Fragmento del texto =>

######

Graciela Cappelano, compañera de trabajo de Pocho Lepratti en la cocina de la
escuela, declaró: "Yo no sé por dónde venía la policía. Se metieron en
contramano por el callejón. Se ve que Claudio los vio venir y subió a la
terraza. No habrá pasado más de un minuto que él les grita: "¡Dejen de tirar,
manga de hijos de puta! ¡Acá hay chicos, nosotros estamos trabajando!".
Entonces siento la frenada del Comando. Me asomo. Y me doy cuenta que era un
patrullero. Entonces baja el que iba en la parte trasera del vehículo, todo
vestido de negro: remera negra, pantalón negro, gorra negra y saca un arma larga
que me dijeron luego que es una Itaka. Y le grita a Claudio: "¿A vos qué te
pasa, la concha de tu madre?". Inmediatamente le tiró un disparo
directamente a Claudio. Yo me tiré de cabeza con mi hermana al suelo. Claudio
gritaba: "¡Me dieron y no es con una bala de goma!". Entonces mi hermana
se va agachadita hasta donde estaba Claudio, gritando que no tiren más y
diciendo: "Graciela, lo hirieron. Trae trapos, cualquier cosa, llamá la
ambulancia". El policía seguía con el arma apuntando. Yo bajé desesperada.
Inmediatamente, cuando estaba en el patio de la escuela, escuché nuevos tiros y
no me imaginé que podían ser de ahí. Y, más tarde, mi hermana me dijo que esos
dos o tres tiros eran del mismo policía contra Claudio, pero según dijo mi
hermana, no le pegaron de nuevo. El que disparó tenía tez trigueña, ni muy negro
ni muy blanco. El arma para mí la tenía preparada. Lo miró y disparó sin otro
preparativo. Apenas abrió la puerta tiró, sin ningún tipo de advertencia de
nada".
V
Poco después de las dos de la mañana del martes 28 parto hacia la terminal de
ómnibus. En el bolso llevo el CD de Varón, también el del Duende Garnica,
formidable cantautor santiagueño que anduvo, como hormiga insondable y sencilla,
en el tablado, en cada rincón de Ludueña; los dijes de alpaca, la hormiguita y
el ángel en la bicicleta, que me ha regalado Celeste; remeras que pintó el Mono;
un par de señaladores de libro, "La Casa de Pocho. Bodegón Cultural", con la
frase: "El uso total de la palabra para todos, no para que todos sean
artistas, sino para que nadie sea esclavo".

######

(Registros de datos recopilados)
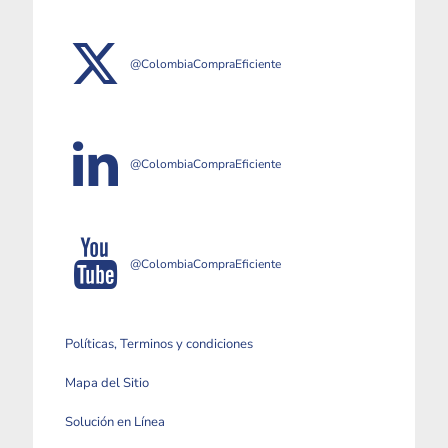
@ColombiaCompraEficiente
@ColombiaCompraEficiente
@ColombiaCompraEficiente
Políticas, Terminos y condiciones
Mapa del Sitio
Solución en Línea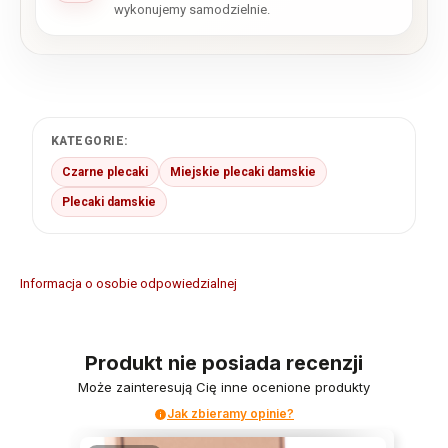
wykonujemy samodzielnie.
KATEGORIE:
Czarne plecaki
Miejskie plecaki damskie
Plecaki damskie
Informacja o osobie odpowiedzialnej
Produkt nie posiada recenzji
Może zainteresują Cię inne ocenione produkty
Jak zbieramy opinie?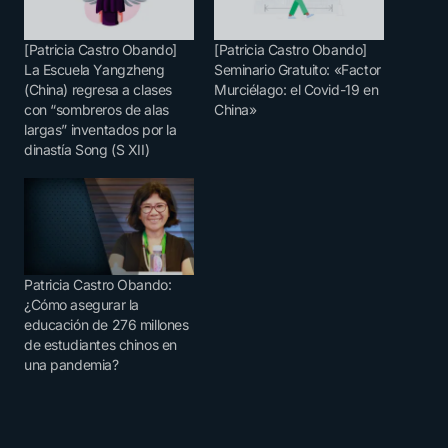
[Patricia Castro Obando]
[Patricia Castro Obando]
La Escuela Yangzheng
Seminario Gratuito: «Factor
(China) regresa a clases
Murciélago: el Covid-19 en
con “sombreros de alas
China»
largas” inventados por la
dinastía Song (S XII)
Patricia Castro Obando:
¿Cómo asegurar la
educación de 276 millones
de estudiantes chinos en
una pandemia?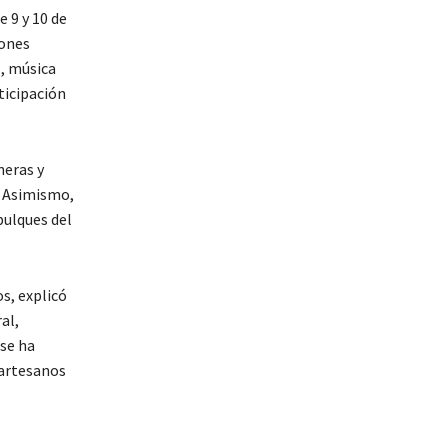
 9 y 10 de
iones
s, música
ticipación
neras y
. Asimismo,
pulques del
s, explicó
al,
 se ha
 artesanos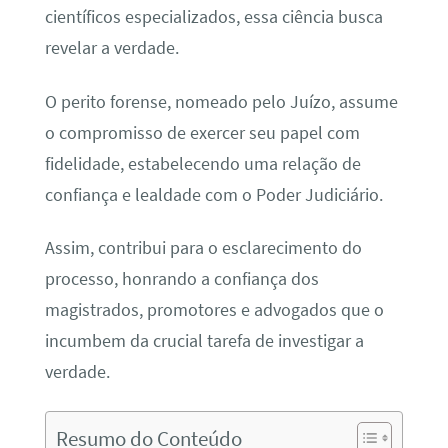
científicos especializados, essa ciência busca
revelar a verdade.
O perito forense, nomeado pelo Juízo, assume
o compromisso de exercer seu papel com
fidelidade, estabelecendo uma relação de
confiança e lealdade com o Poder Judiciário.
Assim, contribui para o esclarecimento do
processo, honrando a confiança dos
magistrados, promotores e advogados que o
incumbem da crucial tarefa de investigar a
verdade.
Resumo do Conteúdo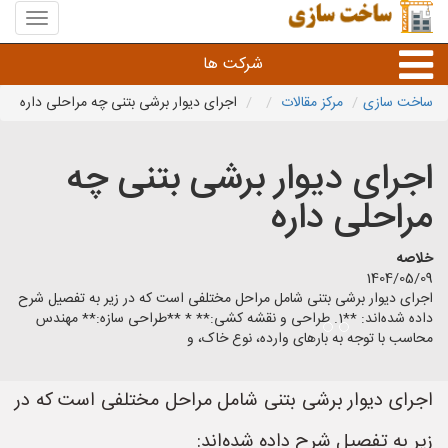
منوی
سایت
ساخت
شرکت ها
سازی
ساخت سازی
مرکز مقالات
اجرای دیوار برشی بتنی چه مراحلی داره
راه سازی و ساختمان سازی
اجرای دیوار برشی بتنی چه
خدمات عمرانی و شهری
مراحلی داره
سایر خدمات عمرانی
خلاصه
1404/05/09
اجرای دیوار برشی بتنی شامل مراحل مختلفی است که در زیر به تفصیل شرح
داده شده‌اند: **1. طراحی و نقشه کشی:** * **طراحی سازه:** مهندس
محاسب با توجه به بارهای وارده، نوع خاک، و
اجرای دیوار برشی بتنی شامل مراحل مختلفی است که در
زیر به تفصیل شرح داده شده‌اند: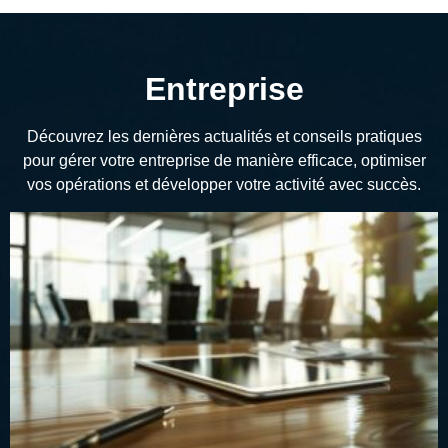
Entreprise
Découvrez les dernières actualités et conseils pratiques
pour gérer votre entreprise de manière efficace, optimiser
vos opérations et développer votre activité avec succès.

######

Tarea 1 =>
Copia del relato sobre Pocho Lepratti el tramo entre "Entonces siento la" y "Yo bajé desesperada.", ambos incluidos, sustituyendo "patrullero" por "coche policial".
Tarea 2 =>
Enumera todo lo que, según el relato sobre Pocho Lepratti, va en el bolso al partir hacia la terminal de ómnibus.
Tarea 3 =>
Prolonga el relato sobre Pocho Lepratti a partir de donde termina.
El material no hace falta para nada.

Respuesta 1 =>
Entonces siento la frenada del Comando. Me asomo. Y me doy cuenta que era un
coche policial. Entonces baja el que iba en la parte trasera del vehículo, todo
vestido de negro: remera negra, pantalón negro, gorra negra y saca un arma larga
que me dijeron luego que es una Itaka. Y le grita a Claudio: "¿A vos qué te
pasa, la concha de tu madre?". Inmediatamente le tiró un disparo
directamente a Claudio. Yo me tiré de cabeza con mi hermana al suelo. Claudio
gritaba: "¡Me dieron y no es con una bala de goma!". Entonces mi hermana
se va agachadita hasta donde estaba Claudio, gritando que no tiren más y
diciendo: "Graciela, lo hirieron. Trae trapos, cualquier cosa, llamá la
ambulancia". El policía seguía con el arma apuntando. Yo bajé desesperada.

Respuesta 2 =>
- el CD de Varón
- el CD del Duende Garnica
- los dijes de alpaca, la hormiguita y el ángel en la bicicleta
- remeras que pintó el Mono
- un par de señaladores de libro

Respuesta 3 =>
Fuera de la casa no siento frío ni calor. Me siento a mis anchas. Es una
atmósfera peculiar. La de Ludueña y su tiempo cargado de novedad y memoria. No
debo volver la cabeza para caer en la cuenta de que él, como siempre, se ha
quedado. Seguirá despertándose temprano para atravesar Rosario en su bicicleta,
rumbo a la escuela número 756, "José Serrano", del barrio Las Flores; con su
timbre blando y apacible, por momentos desmañado, con palabras que brotarán de
su boca como soplos, suaves, acaso melindrosas, continuará explicando que La
Vagancia empezó con un encuentro de adolescentes que de la vida necesitaban
matear, reunirse los domingos, compartir tortas fritas, música y palabras,
palabras como las que florecieron en el taller: opción, compromiso, nosotros,
búsqueda, ser, agradecimiento, hacer, construir, seguir, diversidad, identidad,
contradicción, libertad.
Es su permanencia, en el tiempo, en el espacio, ese estado abstracto de la
presencia terca y firme, lo que nos ha reunido en Ludueña a lo largo de largos
días.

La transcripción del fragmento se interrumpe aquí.